En mai dernier, le film Léviathan d'Andreï Zviaguintsev remportait le prix du scénario à Cannes, avant d'être nominé aux Oscars. C'est un grand succès et une chance pour le réalisateur russe de faire son chemin dans l'élite du cinématographe mondial. Cependant, Zviaguintsev est tombé dans le même piège que la partie romantique de la "classe créative" russe, qui s'y était fait prendre il n'y a pas longtemps, en sortant sur les places de la capitale avec de bonnes intentions — mais ouvrant ainsi la voie du pouvoir à ceux qui n'avaient jamais eu de telles intentions.
Il faut se rappeler la fameuse phrase de Zinoviev sur "les combattants contre le régime soviétique", qui "visaient le communisme, mais ont atteint la Russie". Ainsi, le Léviathan de Zviaguintsev, visant le Mal évident, est en fait un autre coup direct porté à la Russie. Par exemple, un critique de cinéma écrit à propos de ce film: "Léviathan — c'est l'État russe. Avec sa verticale maudite qui poignarde quiconque qui ose gâcher son humeur. Les flics sont à chaque carrefour, le maire de la ville, le leader encadré sur le mur, souriant doucement, et au-dessus de tous — le hiérarque sévère de l'Église orthodoxe russe indiquant le droit chemin à ses ouailles fonctionnaires et rappelant inlassablement que tout pouvoir vient de Dieu. Avant ce film, personne n'avait osé accuser l'Église si franchement et furieusement de toutes les illégalités commises dans notre pays — sauf quelques filles en cagoule qui ont été condamnées à deux ans de prison pour cela". Alors là! Même l'Église orthodoxe russe est accusée de "toutes les illégalités".

+ + + + + + +

> **Liste des consignes**:
- a) Modifiez le passage de l'extrait choisi allant de « En mai dernier, le » à « de telles intentions. », ces mots compris, en y remplaçant « réalisateur » par « cinéaste ».
- b) Répondez brièvement d'après l'extrait choisi.
(i) Quel prix le film Léviathan a-t-il remporté à Cannes ?
(ii) D'après la phrase de Zinoviev citée, que visaient « les combattants contre le régime soviétique » ?
(iii) À combien d'années de prison les filles en cagoule ont-elles été condamnées, selon le critique cité ?

> **Section des données**:
+ + + + + + +

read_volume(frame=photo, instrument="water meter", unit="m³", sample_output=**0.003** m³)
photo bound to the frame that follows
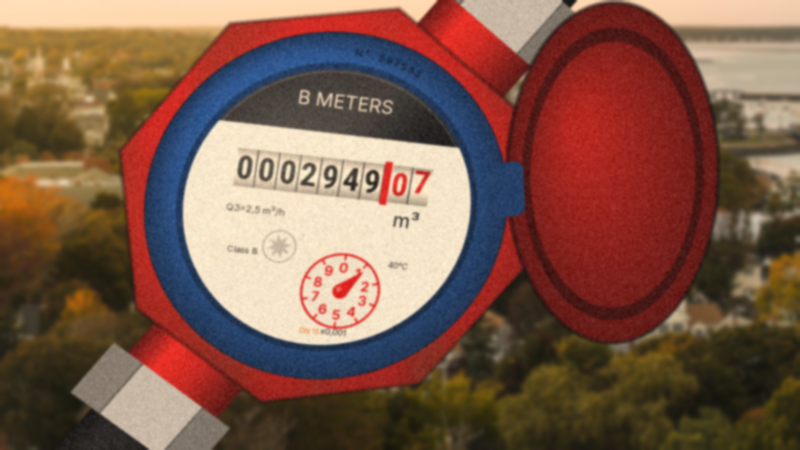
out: **2949.071** m³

+ + + + + + +

> **Corrigé de l'exercice**:
- a)
En mai dernier, le film Léviathan d'Andreï Zviaguintsev remportait le prix du scénario à Cannes, avant d'être nominé aux Oscars. C'est un grand succès et une chance pour le cinéaste russe de faire son chemin dans l'élite du cinématographe mondial. Cependant, Zviaguintsev est tombé dans le même piège que la partie romantique de la "classe créative" russe, qui s'y était fait prendre il n'y a pas longtemps, en sortant sur les places de la capitale avec de bonnes intentions — mais ouvrant ainsi la voie du pouvoir à ceux qui n'avaient jamais eu de telles intentions.

- b)
(i) Le prix du scénario.
(ii) Le communisme.
(iii) À deux ans de prison.